▶ [TASK DESCRIPTION] Copy the listing exactly; drop the pictures.
*** INFORMATION SUPPLIED Section Begins ***
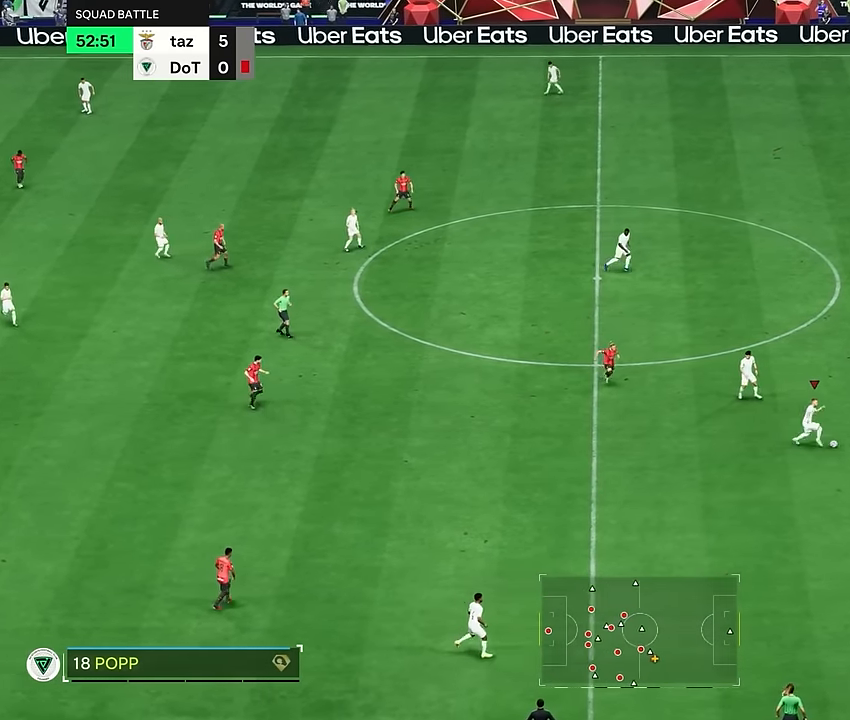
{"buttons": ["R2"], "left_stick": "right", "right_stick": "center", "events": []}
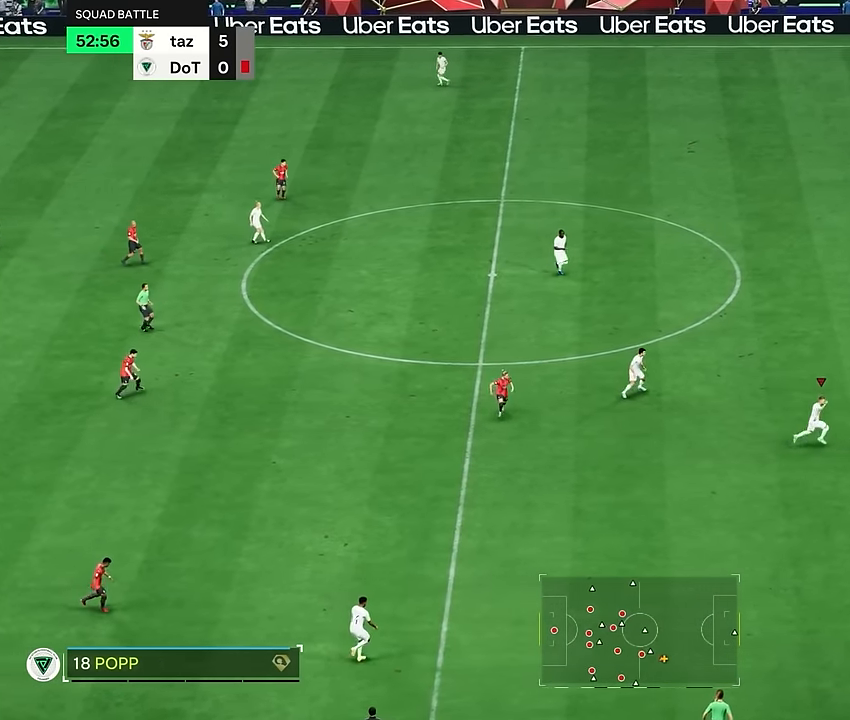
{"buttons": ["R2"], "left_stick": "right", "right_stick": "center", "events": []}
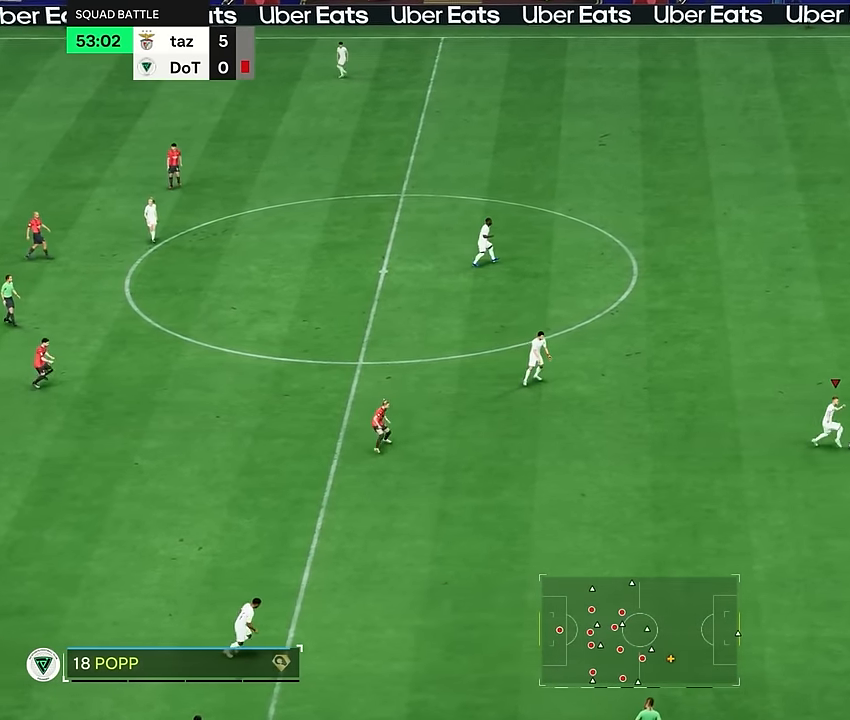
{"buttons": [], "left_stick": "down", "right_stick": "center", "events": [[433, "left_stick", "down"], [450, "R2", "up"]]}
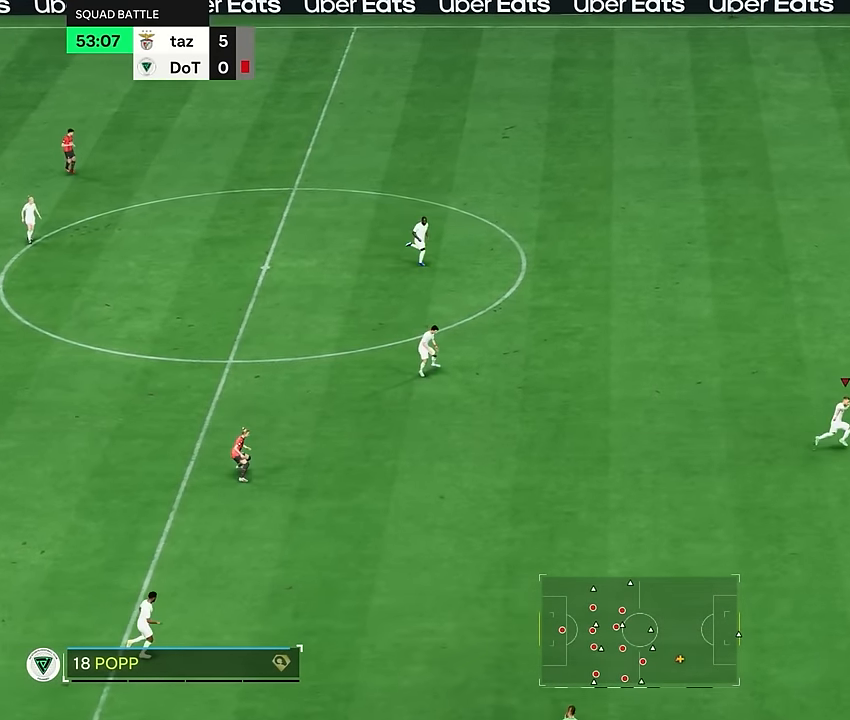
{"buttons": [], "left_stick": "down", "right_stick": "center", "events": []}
*** INFORMATION SUPPLIED Section Ends ***
▶ [ANSWER TO THE EXERCISE]
{"buttons": ["R2"], "left_stick": "right", "right_stick": "center", "events": []}
{"buttons": ["R2"], "left_stick": "right", "right_stick": "center", "events": []}
{"buttons": [], "left_stick": "down", "right_stick": "center", "events": [[433, "left_stick", "down"], [450, "R2", "up"]]}
{"buttons": [], "left_stick": "down", "right_stick": "center", "events": []}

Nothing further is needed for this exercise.